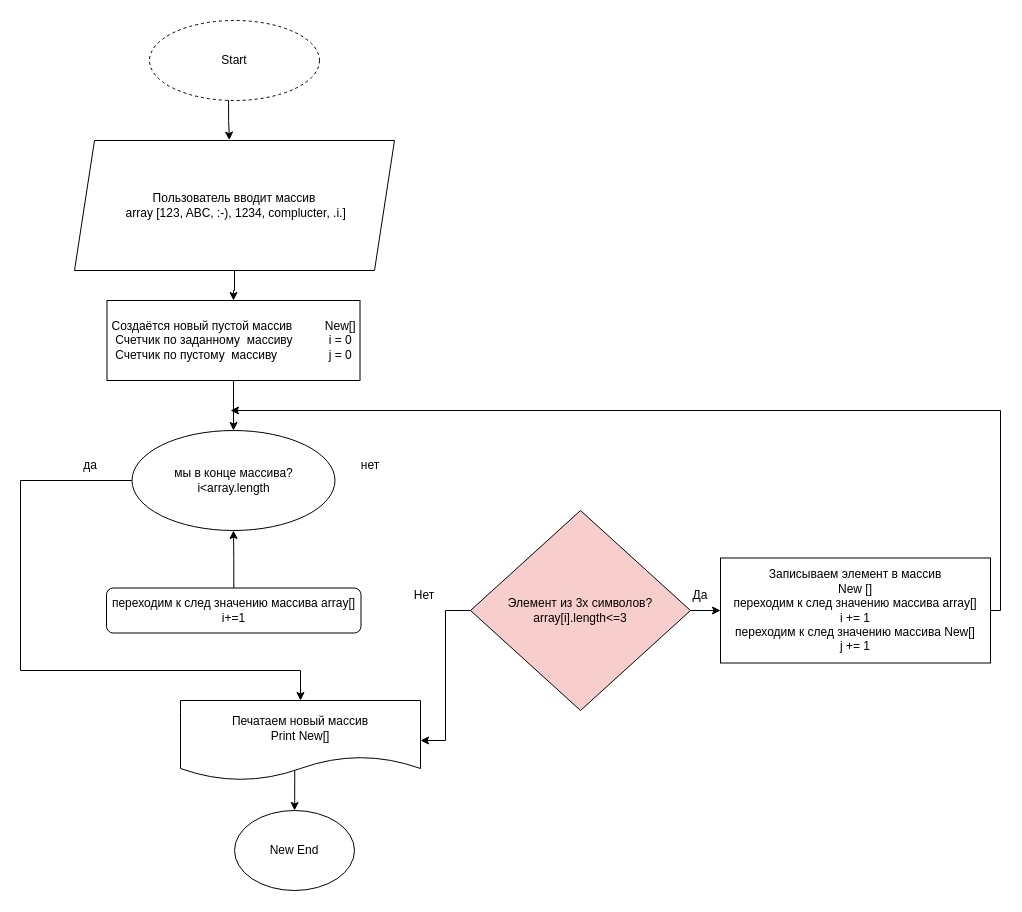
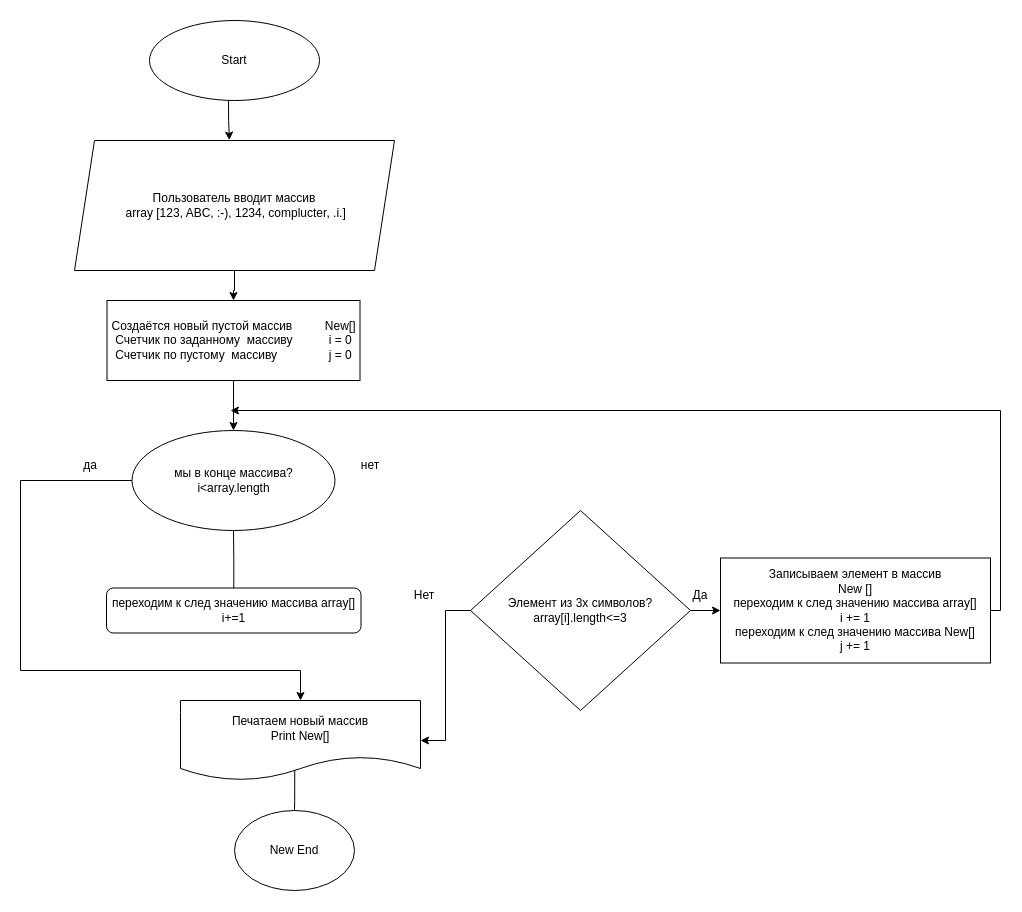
  <mxCell id="0" />
  <mxCell id="1" parent="0" />
- <mxCell id="2" value="Start" style="ellipse;whiteSpace=wrap;html=1;dashed=1;" parent="1" vertex="1"><mxGeometry x="149" y="20" width="170" height="80" as="geometry" /></mxCell>
+ <mxCell id="2" value="Start" style="ellipse;whiteSpace=wrap;html=1;" parent="1" vertex="1"><mxGeometry x="149" y="20" width="170" height="80" as="geometry" /></mxCell>
  <mxCell id="3" value="" style="edgeStyle=orthogonalEdgeStyle;rounded=0;orthogonalLoop=1;jettySize=auto;html=1;entryX=0.484;entryY=-0.003;entryDx=0;entryDy=0;exitX=0.465;exitY=0.994;exitDx=0;exitDy=0;exitPerimeter=0;entryPerimeter=0;" parent="1" source="2" target="5" edge="1"><mxGeometry relative="1" as="geometry"><mxPoint x="260" y="150" as="sourcePoint" /></mxGeometry></mxCell>
  <mxCell id="4" value="" style="edgeStyle=orthogonalEdgeStyle;rounded=0;orthogonalLoop=1;jettySize=auto;html=1;" parent="1" source="5" target="14" edge="1"><mxGeometry relative="1" as="geometry" /></mxCell>
  <mxCell id="5" value="Пользователь вводит массив&lt;br&gt;&amp;nbsp;array [123, ABC, :-), 1234, complucter, .i.]" style="shape=parallelogram;perimeter=parallelogramPerimeter;whiteSpace=wrap;html=1;fixedSize=1;" parent="1" vertex="1"><mxGeometry x="74" y="140" width="320" height="130" as="geometry" /></mxCell>
- <mxCell id="6" style="edgeStyle=orthogonalEdgeStyle;rounded=0;orthogonalLoop=1;jettySize=auto;html=1;entryX=0.5;entryY=1;entryDx=0;entryDy=0;" parent="1" source="7" target="18" edge="1"><mxGeometry relative="1" as="geometry" /></mxCell>
+ <mxCell id="6" style="edgeStyle=orthogonalEdgeStyle;rounded=0;orthogonalLoop=1;jettySize=auto;html=1;entryX=0.5;entryY=1;entryDx=0;entryDy=0;endArrow=none;" parent="1" source="7" target="18" edge="1"><mxGeometry relative="1" as="geometry" /></mxCell>
  <mxCell id="7" value="переходим к след значению массива array[] &lt;br&gt;i+=1" style="whiteSpace=wrap;html=1;rounded=1;" parent="1" vertex="1"><mxGeometry x="106" y="587.5" width="254.5" height="45" as="geometry" /></mxCell>
  <mxCell id="8" value="" style="edgeStyle=orthogonalEdgeStyle;rounded=0;orthogonalLoop=1;jettySize=auto;html=1;" parent="1" source="10" target="22" edge="1"><mxGeometry relative="1" as="geometry" /></mxCell>
  <mxCell id="9" value="" style="edgeStyle=orthogonalEdgeStyle;rounded=0;orthogonalLoop=1;jettySize=auto;html=1;" parent="1" source="10" target="12" edge="1"><mxGeometry relative="1" as="geometry" /></mxCell>
- <mxCell id="10" value="Элемент из 3х символов?&lt;br&gt;array[i].length&amp;lt;=3" style="rhombus;whiteSpace=wrap;html=1;fillColor=#f8cecc;" parent="1" vertex="1"><mxGeometry x="470" y="510" width="220" height="200" as="geometry" /></mxCell>
+ <mxCell id="10" value="Элемент из 3х символов?&lt;br&gt;array[i].length&amp;lt;=3" style="rhombus;whiteSpace=wrap;html=1;" parent="1" vertex="1"><mxGeometry x="470" y="510" width="220" height="200" as="geometry" /></mxCell>
  <mxCell id="11" style="edgeStyle=orthogonalEdgeStyle;rounded=0;orthogonalLoop=1;jettySize=auto;html=1;" parent="1" edge="1"><mxGeometry relative="1" as="geometry"><mxPoint x="230" y="410" as="targetPoint" /><mxPoint x="900" y="610" as="sourcePoint" /><Array as="points"><mxPoint x="1000" y="610" /><mxPoint x="1000" y="410" /></Array></mxGeometry></mxCell>
  <mxCell id="12" value="Записываем элемент в массив &lt;br&gt;New []&lt;br&gt;переходим к след значению массива array[] &lt;br&gt;i += 1&lt;br&gt;переходим к след значению массива New[] &lt;br&gt;j += 1" style="whiteSpace=wrap;html=1;" parent="1" vertex="1"><mxGeometry x="720" y="557.5" width="270" height="105" as="geometry" /></mxCell>
  <mxCell id="13" value="" style="edgeStyle=orthogonalEdgeStyle;rounded=0;orthogonalLoop=1;jettySize=auto;html=1;" parent="1" source="14" target="18" edge="1"><mxGeometry relative="1" as="geometry" /></mxCell>
  <mxCell id="14" value="Создаётся новый пустой массив&lt;span style=&quot;white-space: pre;&quot;&gt;&#09;&lt;/span&gt;&lt;span style=&quot;white-space: pre;&quot;&gt;&#09;&lt;/span&gt;New[]&lt;br&gt;Счетчик по заданному&amp;nbsp; массиву&lt;span style=&quot;white-space: pre;&quot;&gt;&#09;&lt;/span&gt;&lt;span style=&quot;white-space: pre;&quot;&gt;&#09;&lt;/span&gt;i = 0&lt;br&gt;Счетчик по пустому&amp;nbsp; массиву&lt;span style=&quot;white-space: pre;&quot;&gt;&#09;&lt;/span&gt;&lt;span style=&quot;white-space: pre;&quot;&gt;&#09;&lt;/span&gt;j = 0" style="rounded=0;whiteSpace=wrap;html=1;" parent="1" vertex="1"><mxGeometry x="106.5" y="300" width="253" height="80" as="geometry" /></mxCell>
  <mxCell id="15" value="Да" style="text;html=1;strokeColor=none;fillColor=none;align=center;verticalAlign=middle;whiteSpace=wrap;rounded=0;" parent="1" vertex="1"><mxGeometry x="670" y="580" width="60" height="30" as="geometry" /></mxCell>
  <mxCell id="16" value="Нет" style="text;html=1;strokeColor=none;fillColor=none;align=center;verticalAlign=middle;whiteSpace=wrap;rounded=0;" parent="1" vertex="1"><mxGeometry x="394" y="580" width="60" height="30" as="geometry" /></mxCell>
  <mxCell id="17" style="edgeStyle=orthogonalEdgeStyle;rounded=0;orthogonalLoop=1;jettySize=auto;html=1;" parent="1" source="18" edge="1"><mxGeometry relative="1" as="geometry"><mxPoint x="300" y="700" as="targetPoint" /><Array as="points"><mxPoint x="20" y="480" /><mxPoint x="20" y="670" /><mxPoint x="300" y="670" /></Array></mxGeometry></mxCell>
  <mxCell id="18" value="мы в конце массива?&lt;br&gt;i&amp;lt;array.length" style="ellipse;whiteSpace=wrap;html=1;" parent="1" vertex="1"><mxGeometry x="131.5" y="430" width="203" height="100" as="geometry" /></mxCell>
  <mxCell id="19" value="нет" style="text;html=1;strokeColor=none;fillColor=none;align=center;verticalAlign=middle;whiteSpace=wrap;rounded=0;" parent="1" vertex="1"><mxGeometry x="340" y="450" width="60" height="30" as="geometry" /></mxCell>
  <mxCell id="20" value="да" style="text;html=1;strokeColor=none;fillColor=none;align=center;verticalAlign=middle;whiteSpace=wrap;rounded=0;" parent="1" vertex="1"><mxGeometry x="60" y="450" width="60" height="30" as="geometry" /></mxCell>
- <mxCell id="21" value="" style="edgeStyle=orthogonalEdgeStyle;rounded=0;orthogonalLoop=1;jettySize=auto;html=1;exitX=0.476;exitY=0.869;exitDx=0;exitDy=0;exitPerimeter=0;" parent="1" source="22" target="23" edge="1"><mxGeometry relative="1" as="geometry"><Array as="points" /></mxGeometry></mxCell>
+ <mxCell id="21" value="" style="edgeStyle=orthogonalEdgeStyle;rounded=0;orthogonalLoop=1;jettySize=auto;html=1;exitX=0.476;exitY=0.869;exitDx=0;exitDy=0;exitPerimeter=0;endArrow=none;" parent="1" source="22" target="23" edge="1"><mxGeometry relative="1" as="geometry"><Array as="points" /></mxGeometry></mxCell>
  <mxCell id="22" value="Печатаем новый массив&lt;br&gt;Print New[]" style="shape=document;whiteSpace=wrap;html=1;boundedLbl=1;" parent="1" vertex="1"><mxGeometry x="180" y="700" width="240" height="80" as="geometry" /></mxCell>
  <mxCell id="23" value="New End" style="ellipse;whiteSpace=wrap;html=1;" parent="1" vertex="1"><mxGeometry x="234" y="810" width="120" height="80" as="geometry" /></mxCell>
---
**Objective**
Tally the lines in the entries above that contain the string "массива", counting matches only when the case is the same. Reply with the number alone.

**Result**
3